If there isn't one already, perhaps another thread could address the issue of stuck bolts and how one may methodically address them or decide not to. I have found another tool that might have helped on one of those bolts, a "super socket" set that has cams that grip the flats of a bolt head. I didn't know that some bolts can bring the whole end of the screw with them when they come off! How much heat is needed to get the part cherry red and what tool at minimum will address that?

Thank you so much for the Duchessa restoration, BTW. For others who don't know, Doug restored my Lady Duchessa and I'm now pulling tasty shots on her and learning to steam with a curved steam arm. When you've got time, Doug, (if ever these days -- you're in the "growth phase" of your business!) and can forward your pictures, I'll write up your restoration notes.

Nice suggestions on miniature tools that help these projects.

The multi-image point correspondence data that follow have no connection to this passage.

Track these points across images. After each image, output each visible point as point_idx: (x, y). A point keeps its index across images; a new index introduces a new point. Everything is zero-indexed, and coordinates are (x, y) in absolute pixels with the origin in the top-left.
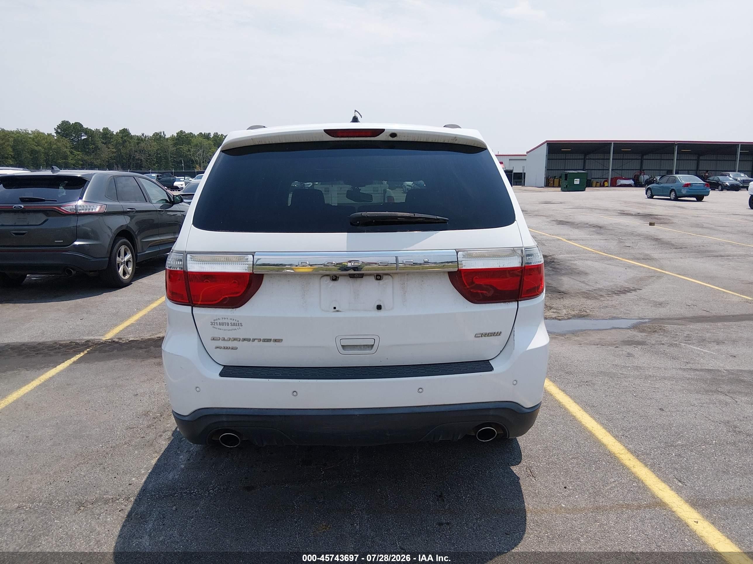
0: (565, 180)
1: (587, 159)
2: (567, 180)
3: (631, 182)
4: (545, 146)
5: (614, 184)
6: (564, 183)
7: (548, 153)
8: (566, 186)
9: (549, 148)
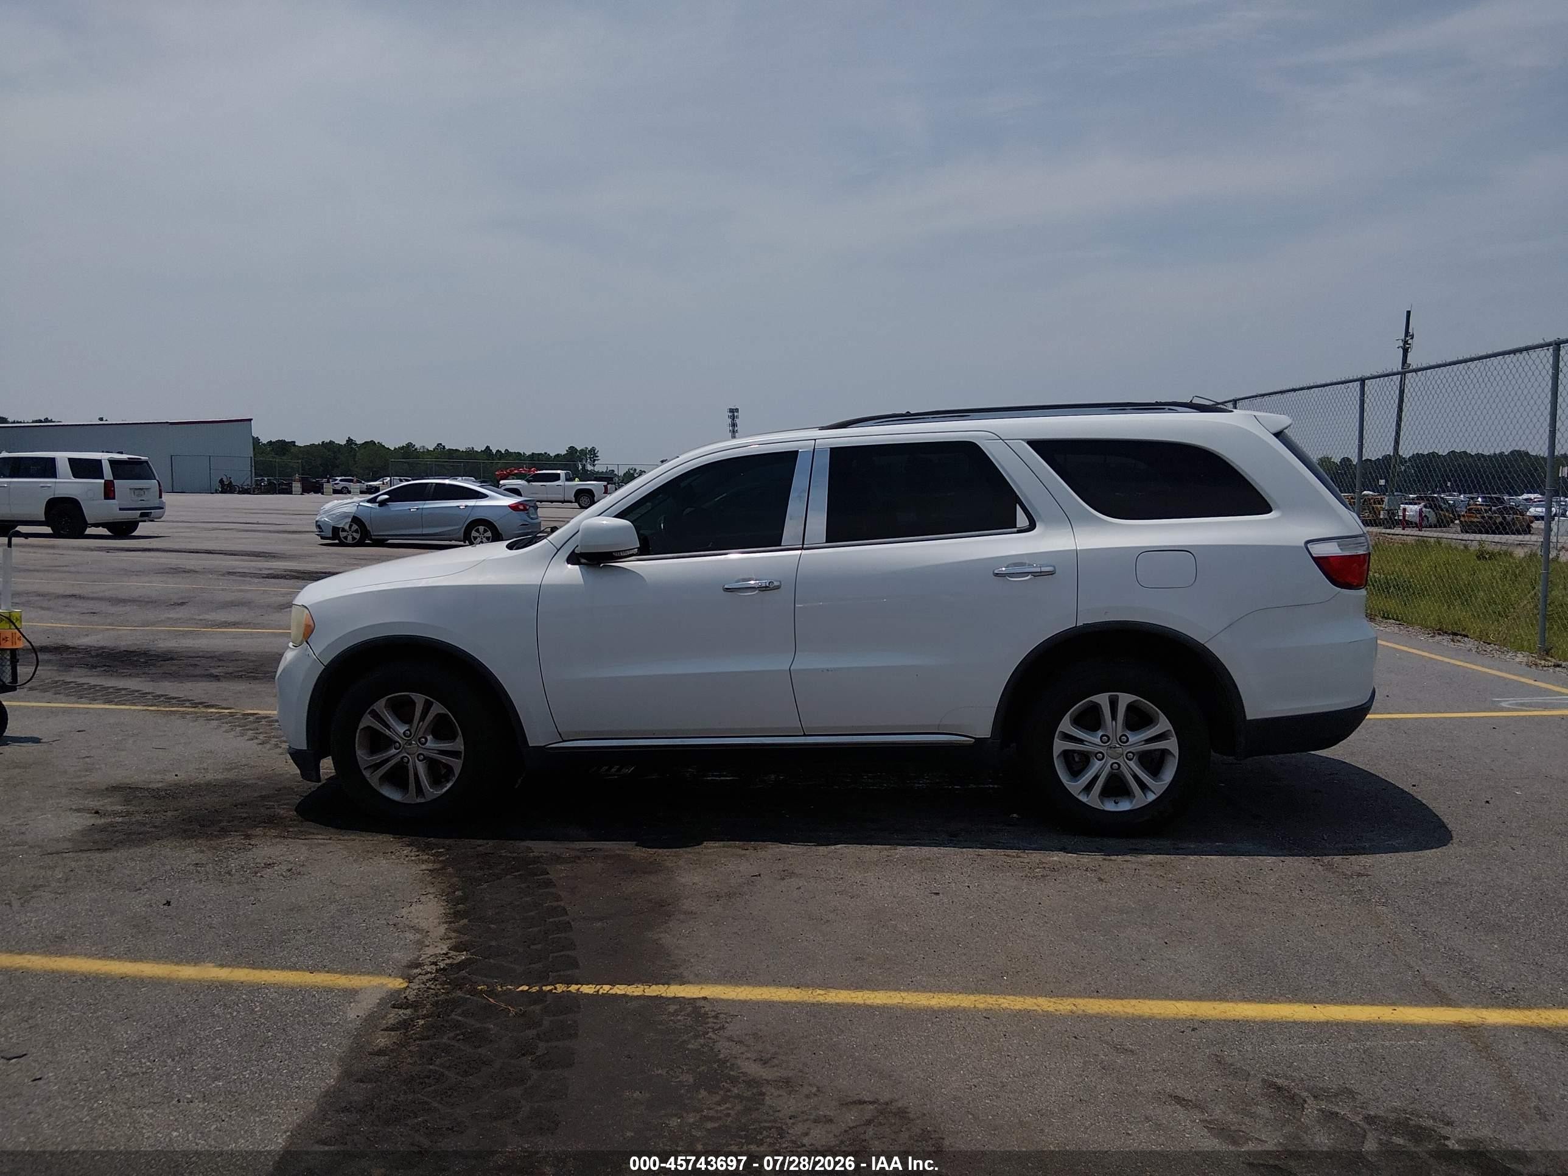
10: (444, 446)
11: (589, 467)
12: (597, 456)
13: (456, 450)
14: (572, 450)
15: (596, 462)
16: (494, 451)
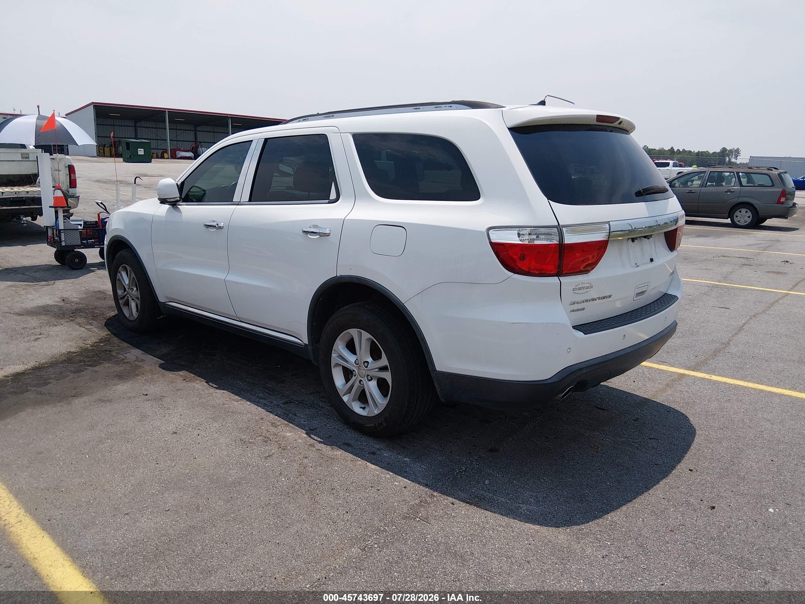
0: (127, 149)
1: (138, 127)
2: (129, 150)
3: (190, 154)
4: (91, 109)
5: (174, 156)
6: (127, 154)
7: (96, 118)
8: (130, 156)
9: (96, 111)
10: (647, 147)
11: (733, 160)
12: (740, 154)
13: (654, 149)
14: (724, 150)
15: (738, 158)
16: (676, 150)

I have a Dremel-like tool and may look into a drill press, which I assume helps with clamping and precise alignment.

Good pointer on the paint, too. I'll think about that with the Maximatic, but it may be easier to just send in the frame parts and have them done flat black. I'll probably leave the case on that as is and will treat for rust after posting actual pictures on that thread.
Gary
LMWDP#308

What I WOULD do for a good cup of coffee!

Warrior372

#39: Post by Warrior372 »

Doug brings up a up an interesting conversation on paint versus powder coating. Most of the sites with comparisons posted happen to be powder coating sites . . . . so consider that when looking at the comparison. http://vanillagorillacoatingsystems.net ... ating.html . With that said, I think a lot of valid points were brought up.

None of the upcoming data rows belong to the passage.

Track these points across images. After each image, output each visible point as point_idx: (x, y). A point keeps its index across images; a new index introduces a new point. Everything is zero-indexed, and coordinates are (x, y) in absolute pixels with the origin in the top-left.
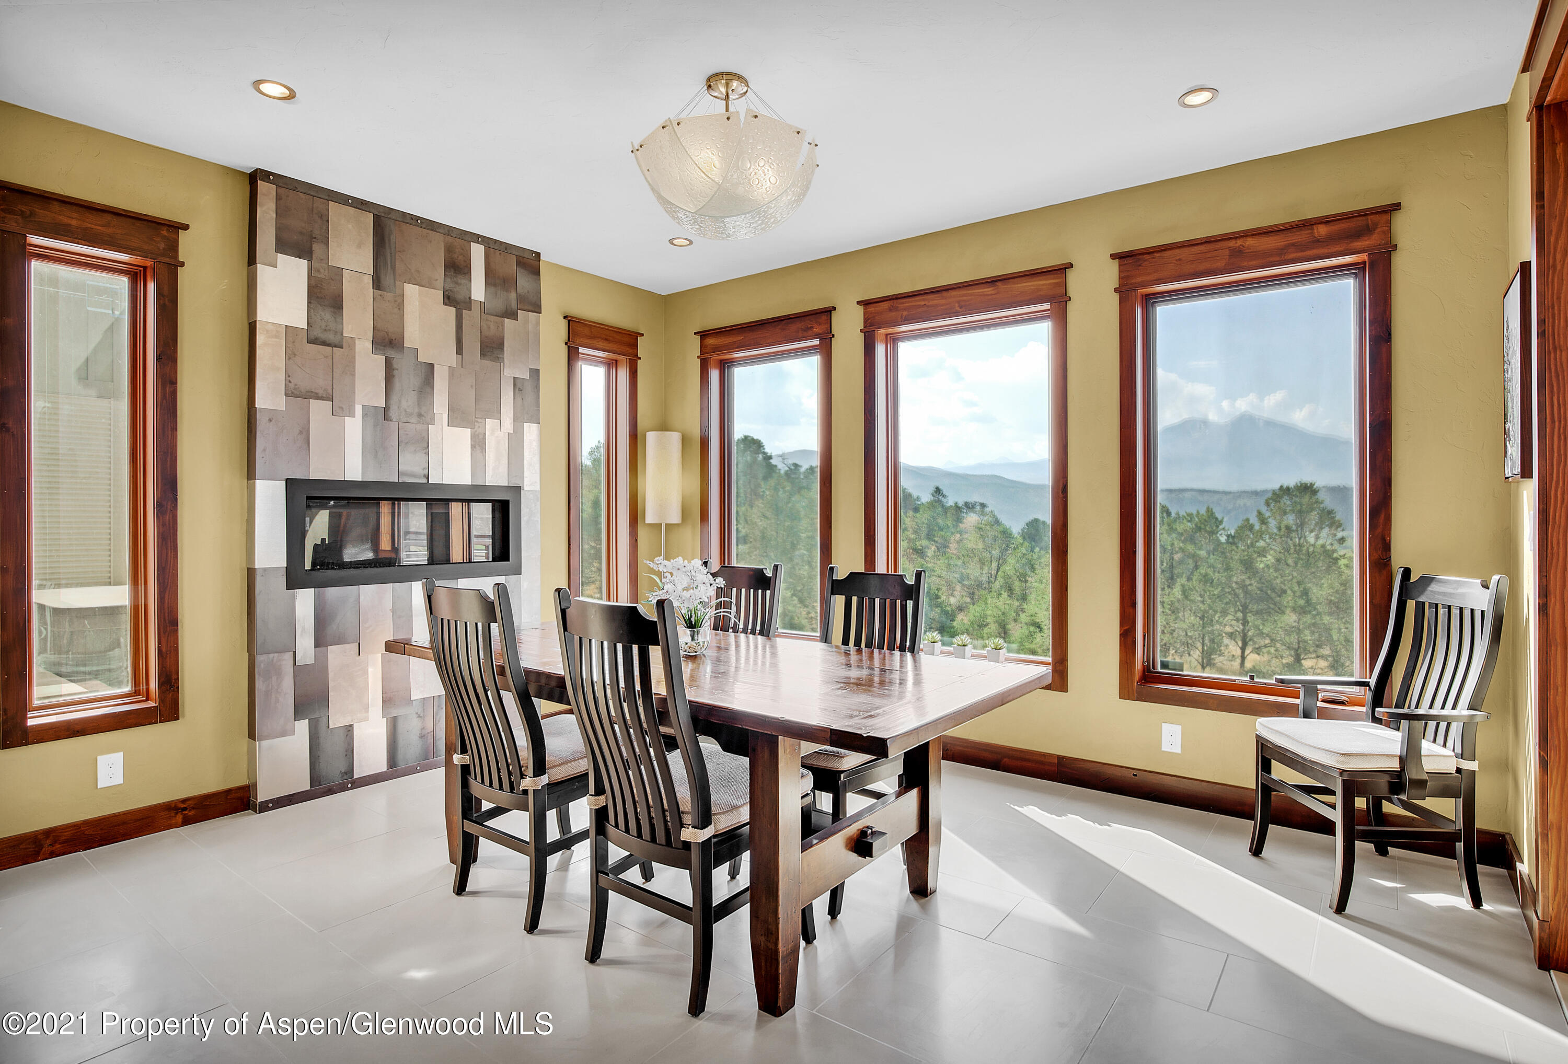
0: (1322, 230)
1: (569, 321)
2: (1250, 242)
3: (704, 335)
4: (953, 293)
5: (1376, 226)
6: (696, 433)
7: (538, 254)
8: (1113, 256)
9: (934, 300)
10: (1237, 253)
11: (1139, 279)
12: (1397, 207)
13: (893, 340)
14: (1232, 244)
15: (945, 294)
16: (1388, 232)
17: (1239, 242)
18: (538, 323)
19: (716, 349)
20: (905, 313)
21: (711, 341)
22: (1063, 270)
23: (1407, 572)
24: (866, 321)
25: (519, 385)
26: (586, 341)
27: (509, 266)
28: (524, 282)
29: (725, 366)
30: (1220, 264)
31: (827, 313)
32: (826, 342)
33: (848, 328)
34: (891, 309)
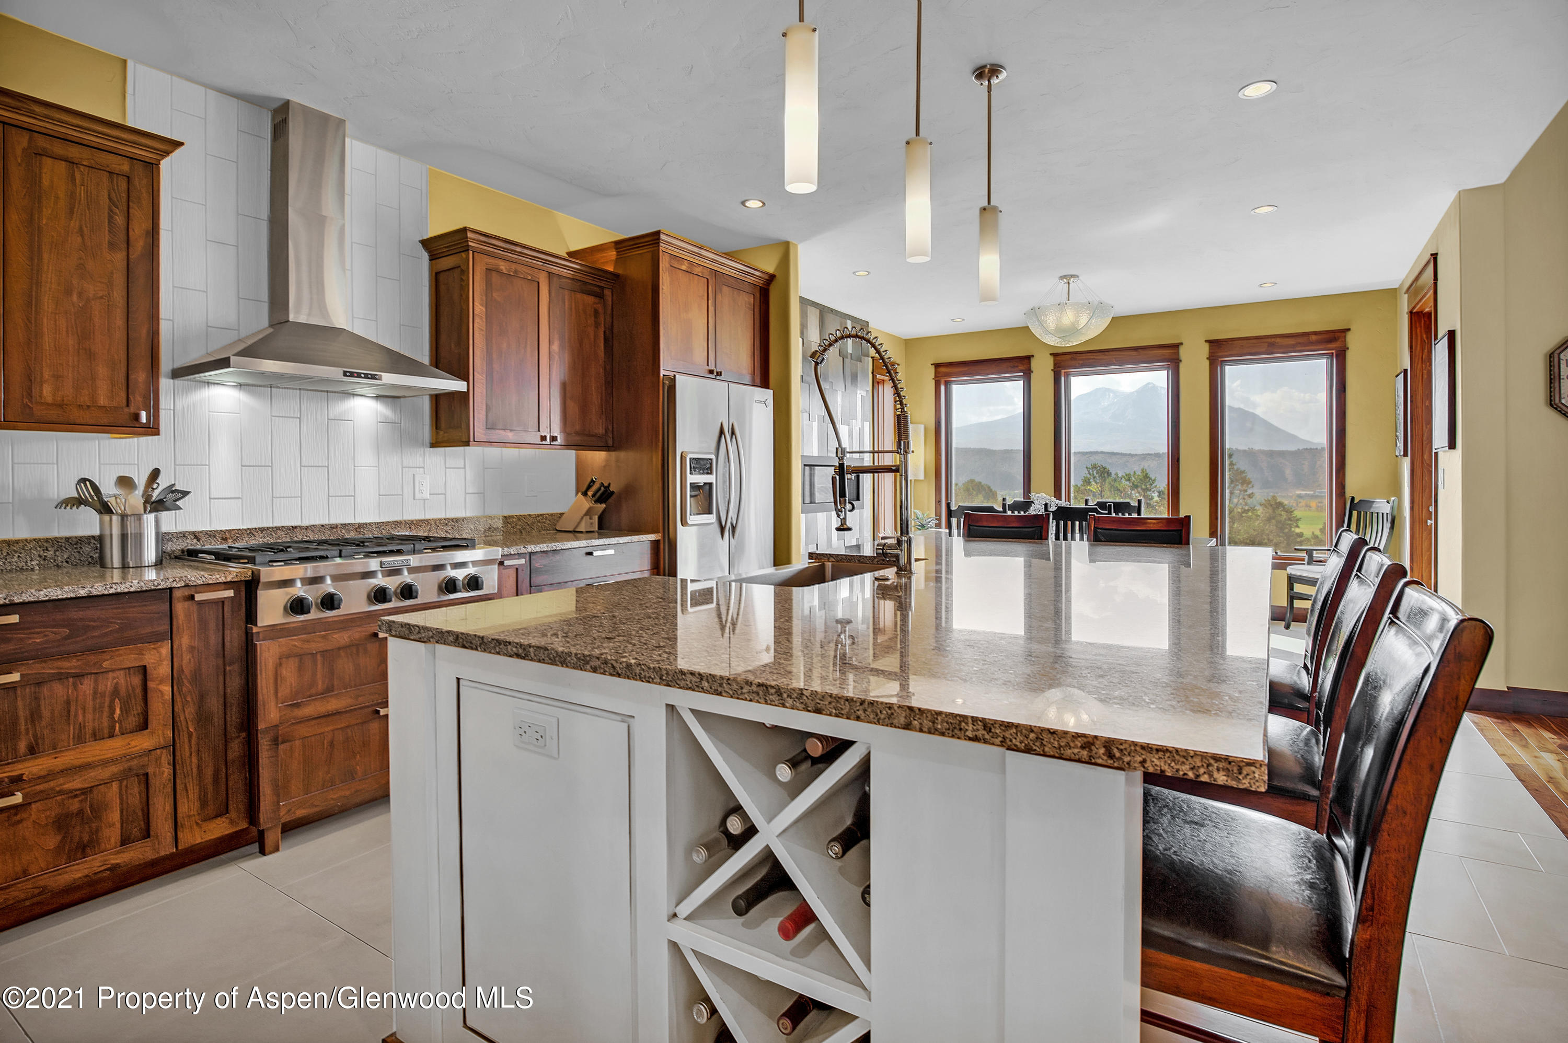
0: (1314, 338)
2: (1278, 340)
3: (937, 366)
4: (1111, 353)
5: (1339, 338)
8: (1206, 341)
9: (1100, 356)
10: (1271, 345)
11: (1220, 354)
12: (1349, 330)
13: (1068, 375)
14: (1269, 340)
15: (1107, 353)
16: (1345, 341)
17: (1273, 340)
19: (945, 374)
20: (1081, 362)
21: (943, 370)
22: (1176, 346)
23: (1353, 499)
24: (1055, 365)
25: (862, 400)
29: (947, 384)
30: (1264, 350)
31: (1028, 359)
32: (1027, 374)
33: (1042, 367)
34: (1072, 359)
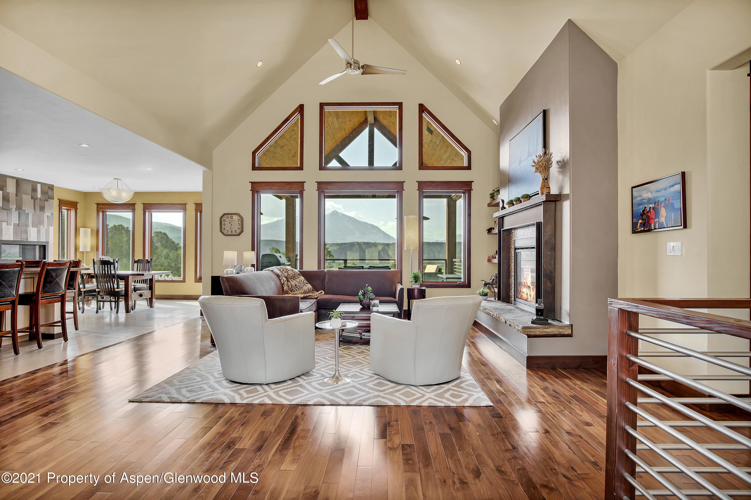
1: (60, 201)
3: (98, 204)
4: (163, 205)
6: (95, 229)
7: (53, 185)
13: (151, 212)
15: (162, 205)
18: (53, 203)
19: (101, 208)
20: (154, 207)
21: (100, 206)
24: (144, 208)
25: (48, 217)
26: (64, 205)
27: (46, 189)
28: (50, 193)
29: (103, 212)
31: (134, 205)
32: (134, 210)
33: (139, 208)
34: (150, 206)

Know that I have no affiliation with any powder coating company and no special interests. I am very partial to powder coating myself. I have experimented with both spray painting and powder coating of machines I have restored and have never had a bad experience with powder coating any piece of a machine. Doug brought up a great point with blasting and rust removal being a necessary step in the powder coating process. This eliminates the extremely tedious hand / machine sanding that would be necessary. The finish is much more resilient, less likely to chip, corrosive resistant and is just more durable. They have hundreds of varieties at most shops including metallic sparkly finishes, flat, gloss, etc. in almost any color. It is not all that expensive and although you do have to trust someone else to do some work on your machine, they are professional powder coaters and it is what they do all day. Most reputable shops would re-coat a piece if you are not satisfied.

With all that said, I am sure spray painting has it place and the above is just my personal opinion.

cafebmw

#40: Post by cafebmw »

hi gary,
west coast powder coating in south san francisco is great! they did the sandblasting and powdercoating on my gaggia orione. it came out great! and for a very fair price. turnaround time 2 weeks. i had also the frame of my gaggia esportasione, which i'm currently working, powdercoated. i picked it up 3 days after dropping it off.

to remove bolts and studs: heat! take a propane torch and heat the area surrounding the bolt. then put candle wax on the bolt. when it cools down the wax will be sucked into to micro fissures. that sometimes helps. otherwise you gotta drill out the old bolt, drill a nice clean hole and tap. difficult part is the exact centering of the drill bit.